LE FUNAMBULE DE MONACO

En 1983, mon père, vendeur automobiles à Cannes, m’emmène au GP de Monaco. Grand fan de sports mécaniques, il m’a fait découvrir les circuits Paul Ricard, Dijon-Prenois et les nuits dans le Turini.

Me voilà donc, du haut de mes onze ans, dans les paddocks du GP de Monaco, mon papa trouvant toujours le moyen de récupérer des Pass...


Mon père m’explique les enjeux, la domination des moteurs turbo semble inéluctable - je ne comprends pas encore toutes les finesses de la mécanique... - mais un pilote lutte contre ce raz-de-marée avec sa Williams à moteur atmosphérique : Keke Rosberg.

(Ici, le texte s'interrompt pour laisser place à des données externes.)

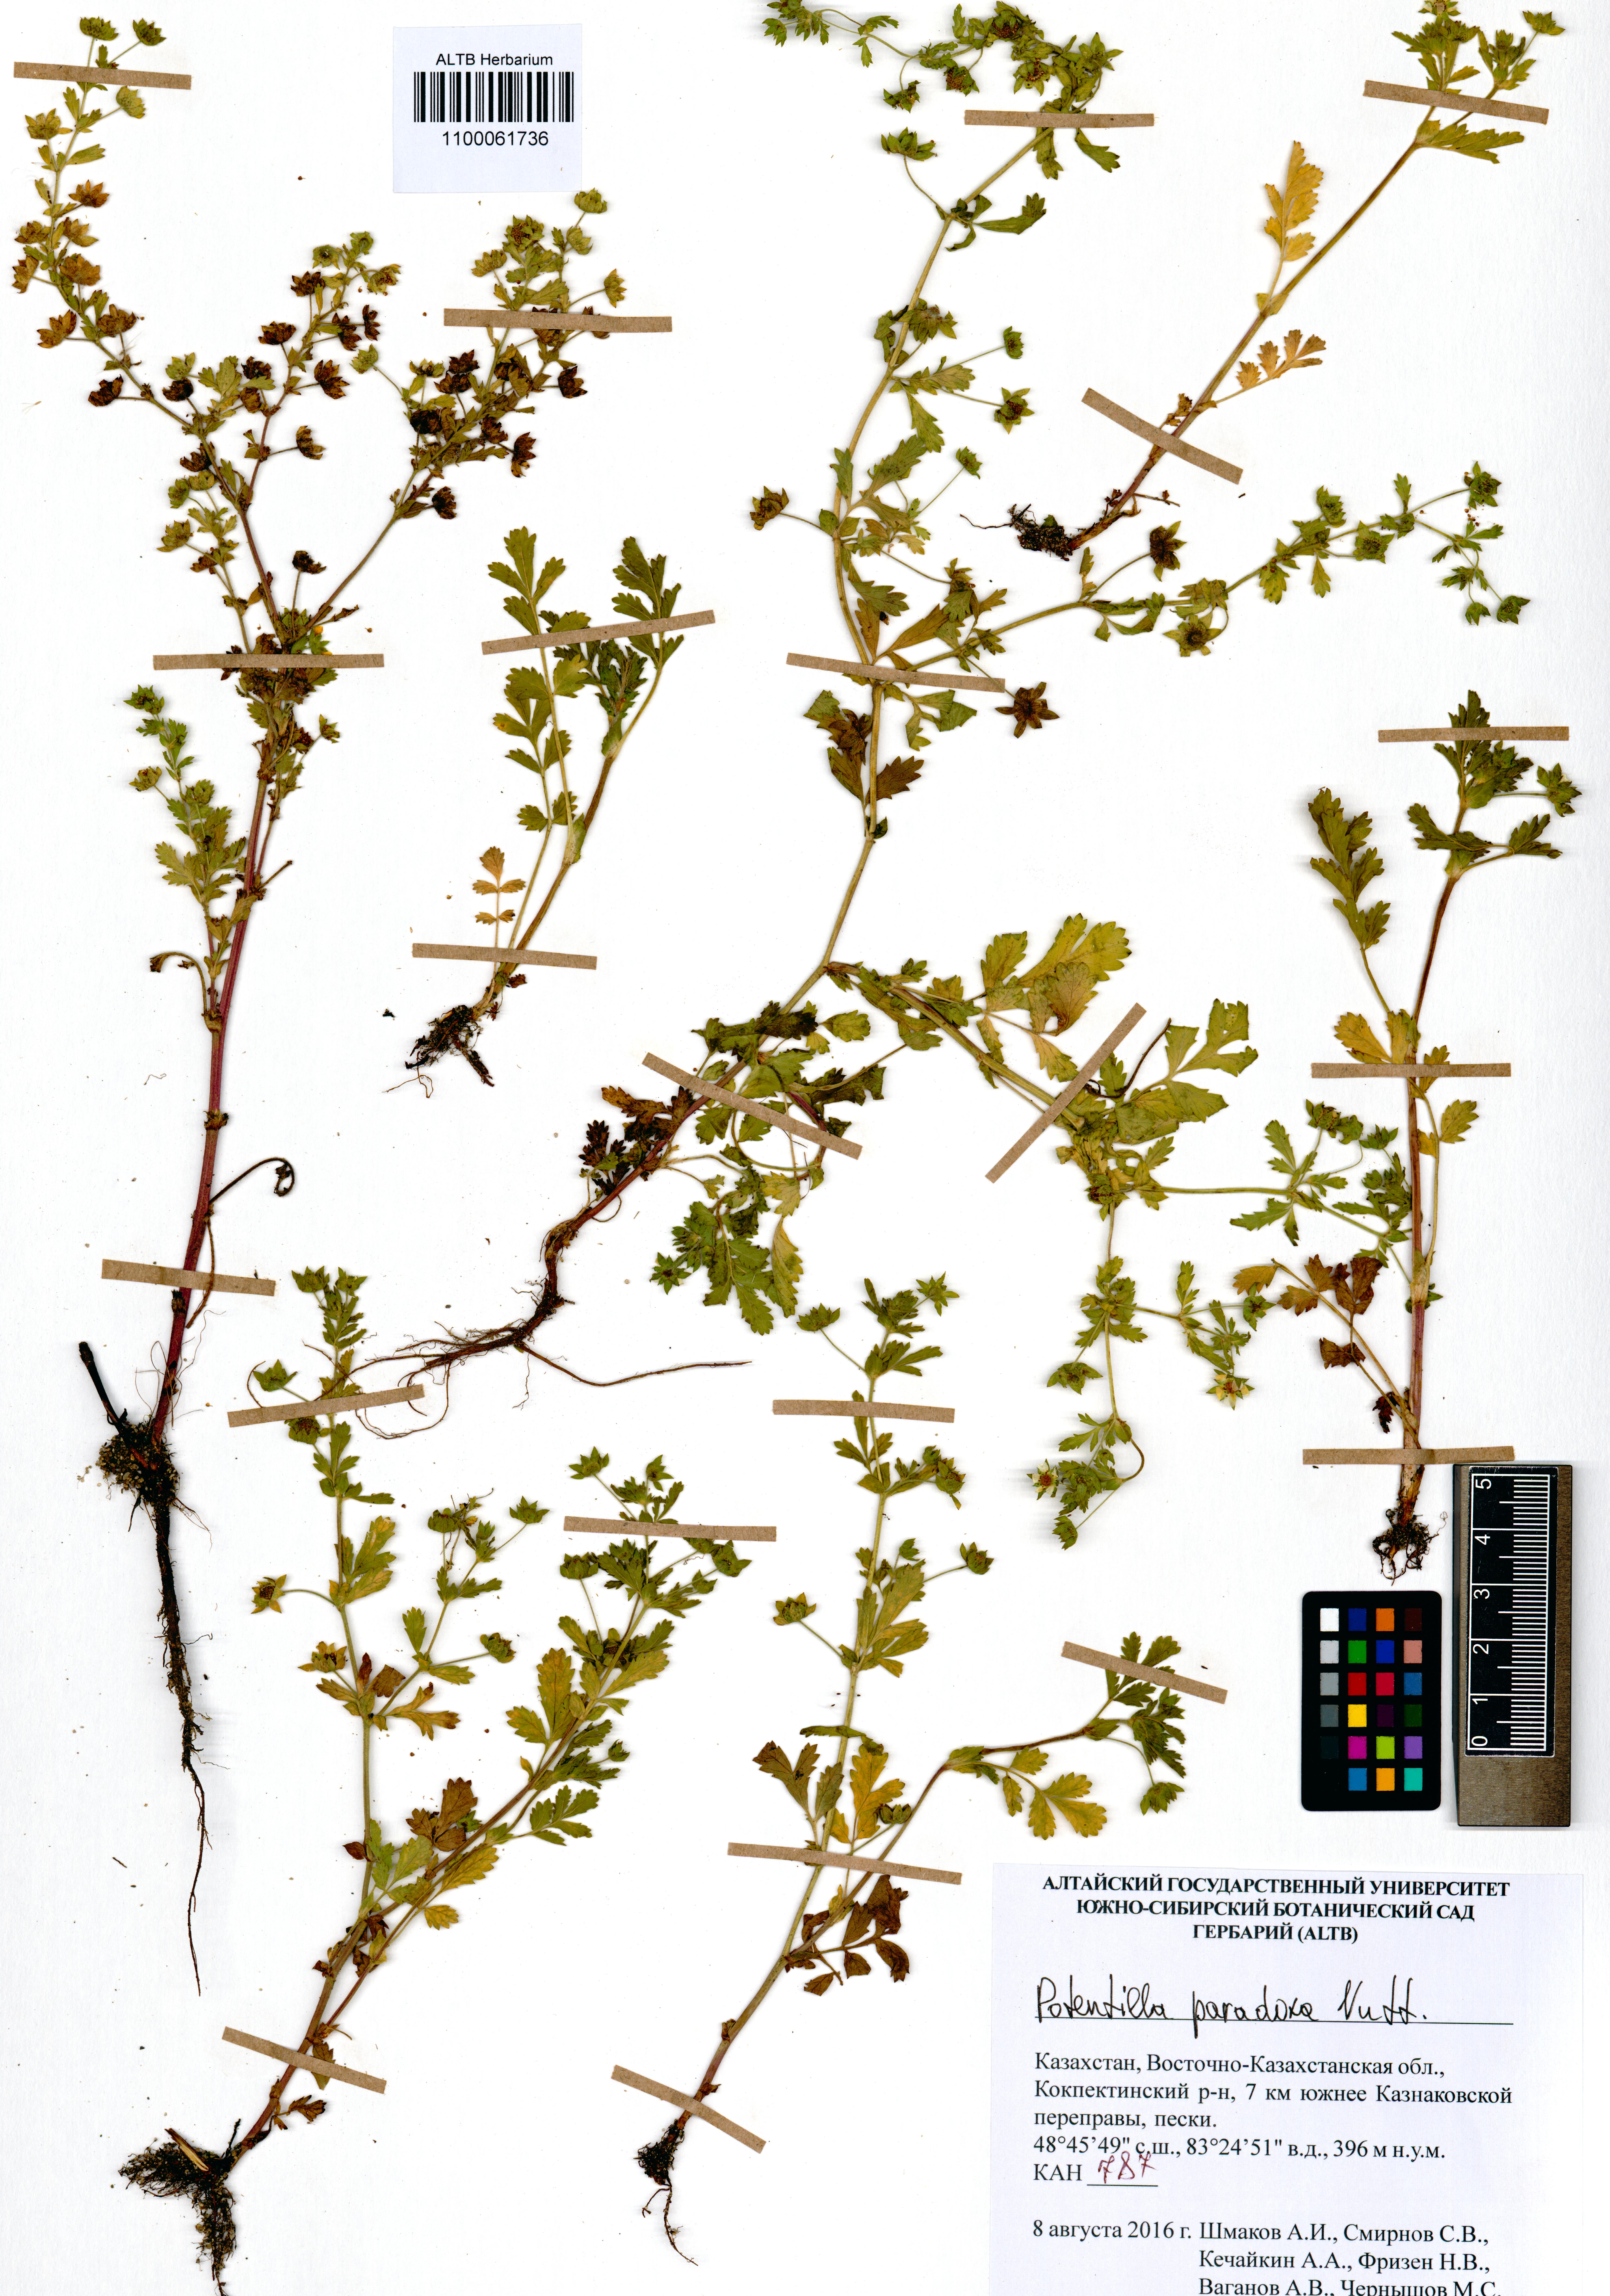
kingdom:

Champion du monde en titre, le Finlandais, réputé pour sa conduite agressive, est une tête de mule mais un fin stratège. Il choisit de partir en pneus slicks sur ce tracé sinueux qui convient mal aux puissants moteurs turbo. Après une véritable démonstration de pilotage, il s’impose devant Piquet et Prost, comme un dernier baroud d’honneur pour ces moteurs atmosphériques qui ont déjà perdu la guerre face aux turbos...

Je me rappelle particulièrement de cette Williams FW 08 C de Keke Rosberg et de la très élégante Brabham bleu marine et blanc de Nelson Piquet avec son museau pointu.


Pour moi gamin, le GP de Monaco était surtout synonyme de chaleur et de moiteur (à cause des averses) mais je me souviens surtout de cette odeur d’essence et d’huile
et de ce bruit phénoménal des monoplaces. Il y avait quelque chose d’effrayant de les entendre crier au loin vers Mirabeau puis d’attendre leur arrivée après le tunnel. Keke Rosberg me faisait penser à un chevalier qui livre sa dernière bataille face aux “méchants” et leurs turbos, même si je n’avais toujours pas vraiment compris la différence entre les deux moteurs.


Je ne sais plus vraiment quand et comment mon père m’a offert cette voiture mais je sais qu’elle m’a accompagné durant de nombreuses après-midi de jeux, en revivant ce GP aussi e rayant avec son agitation et son bruit qu’hypnotisant pour un gamin de mon âge.


Je l’ai retrouvé dans un carton, par hasard, en vidant la cave de mon père après sa mort en décembre dernier, comme s’il me l’avait offerte une deuxième fois...

Elle a retrouvé sa place dans mon salon et ne me quittera plus.